In essence, this stage involves making something in CAD software, printing it, testing it, and then repeating the process with what you learn. This is the heart of prototyping: making incremental changes to improve a design based on the results of little experiments. We put these two steps together because designing and testing is a loop that will be repeated any number of times until you finally reach a satisfactory solution.

For our mouse case example, we first made a rough outline of the side profile of the mouse based on a picture we snapped with a camera. We printed that out to see how well it fit the contours of the mouse, and then did the same with the front profile. At that point, we had the overall shape of the mouse down pat, and everything else was modeled around it.

The first time we printed a full case, it had a living hinge, snap fit lock, and a carrying ring. Based on the way it printed and the way it held the mouse, we thickened some parts internally to hold the mouse better, improved the strength of the hinge (which actually snapped in the first prototype), modified clearances, and made some other small adjustments.

The next prototypes were much easier to print and also looked better.

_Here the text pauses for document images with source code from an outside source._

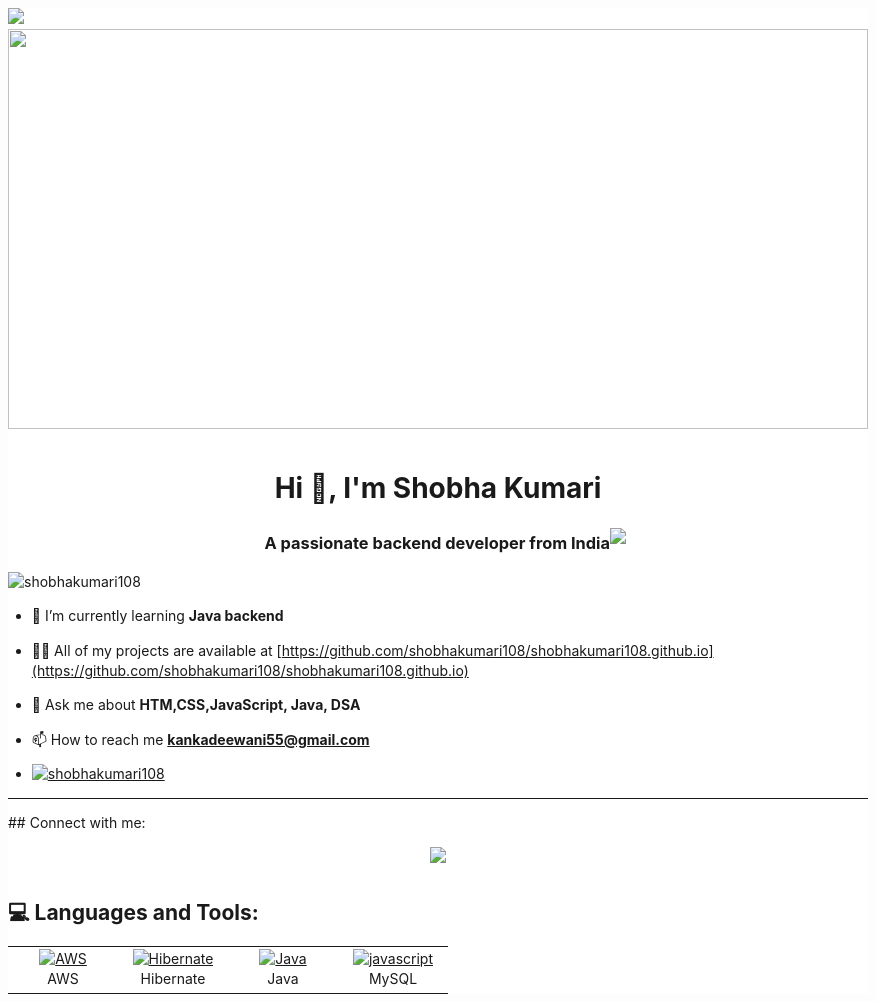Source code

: <img src="https://readme-typing-svg.herokuapp.com?font=Architects+Daughter&amp;color=blue&amp;size=20&amp;lines=Hey!+It's+Shobha+Kumari!;Java+Back-end+Developer...;" style="width: 100%;">
<img align="center" height="400" width="100%" src="https://cdn.dribbble.com/users/24711/screenshots/3886002/falcon_persistent_connection_2x.gif"/>
<h1 align="center">Hi 👋, I'm Shobha Kumari</h1>

<img align="right" width="30%" src="https://techforceglobal.com/wp-content/uploads/2022/07/2.gif"/>



<h3 align="right">A passionate backend developer from India</h3>
<div border="1" color="black" height="1" width="100%"></div>
<p align="left"> <img src="https://komarev.com/ghpvc/?username=shobhakumari108&label=Profile%20views&color=0e75b6&style=flat" alt="shobhakumari108" /> </p>



- 🌱 I’m currently learning **Java backend**

- 👨‍💻 All of my projects are available at [https://github.com/shobhakumari108/shobhakumari108.github.io](https://github.com/shobhakumari108/shobhakumari108.github.io)

- 💬 Ask me about **HTM,CSS,JavaScript, Java, DSA**

- 📫 How to reach me **kankadeewani55@gmail.com**


- <p align="left" > <a href="https://github.com/ryo-ma/github-profile-trophy"><img src="https://github-profile-trophy.vercel.app/?username=shobhakumari108" alt="shobhakumari108" /></a> </p>
<hr></hr>
## Connect with me:

<p align="center">
  <a href="https://www.linkedin.com/in/shobha-kumari-342278235/"><img src="https://img.shields.io/badge/linkedin-0077B5.svg?style=for-the-badge&logo=linkedin&logoColor=ffffff"/></a>

</p>

<h2 align="left"> 💻 Languages and Tools:</h2>

<table align="center">
  <tr>
      <td align="center" width="96">
      <a href="#html5">
        <img src="https://img.icons8.com/color/344/amazon-web-services.png" width="48" height="48" alt="AWS" />
      </a>
      <br>AWS
    </td>
    <td align="center" width="96">
      <a href="#css3">
        <img src="https://img.icons8.com/color/344/hibernate--v1.png" width="48" height="48" alt="Hibernate" />
      </a>
      <br>Hibernate
    </td>
     <td align="center" width="96">
      <a href="#bootstrap">
        <img src="https://img.icons8.com/color/344/java-coffee-cup-logo--v1.png" width="48" height="48" alt="Java" />
      </a>
      <br>Java
    </td>
     <td align="center" width="96">
      <a href="#js">
        <img src="https://www.logo.wine/a/logo/MySQL/MySQL-Logo.wine.svg" width="48" height="48" alt="javascript" />
      </a>
      <br>MySQL
    </td>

But past a certain point, you need to focus on putting your design to the real-world test in order to make improvements to functionality. So one lucky computer mouse of ours spent a week traveling in one of the final prototypes. So far, there were no false clicks in transit and no scratches or markings on the mouse, even after being in the same bag as a metal computer and water bottle.

At first a rough shape is fine, but eventually, you’ll need to tighten tolerances, make things fit better, and (most importantly) express your unique voice as a designer. Your design, whether it be a humble kitchen towel holder or a full laptop case, needs to showcase your style alongside functionality. Strictly speaking, aesthetics aren’t always essential to the function of a model, but it sure does brighten your day when you catch a glimpse of a balanced, elegant design for a fleeting moment.

There will undoubtedly be problems with your design, and that’s okay! The goal of each prototyping loop is to locate those problems and exterminate them.

Of course, it doesn’t take much to spot some errors, like the faulty hinge on our mouse case prototypes. Because of the printing orientation of our model, we had to add supports everywhere in Cura, which added unnecessary material inside the hinge, making it impossible to move without breaking something.

Sure, some slicers would provide more control over this setting, but since so many people would use Cura to print this design and run into the same problem, we’d rather optimize the model to work around this rather than require a specific slicer.

We’re fixing this as this article is being published, so if you’re interested, we’ll release the file for you to try as soon as possible.

Your model will never be perfect, but at some point it will be good enough to transform from prototype to product. It’s up to you to decide that enough is enough and that your design is finally ready for production. The goal of prototyping is to produce something that has a function, not to keep adjusting a model with no end.

That being said, the iterative prototyping process is certainly satisfying, as you can see what was once an idea evolve into something you can physically hold.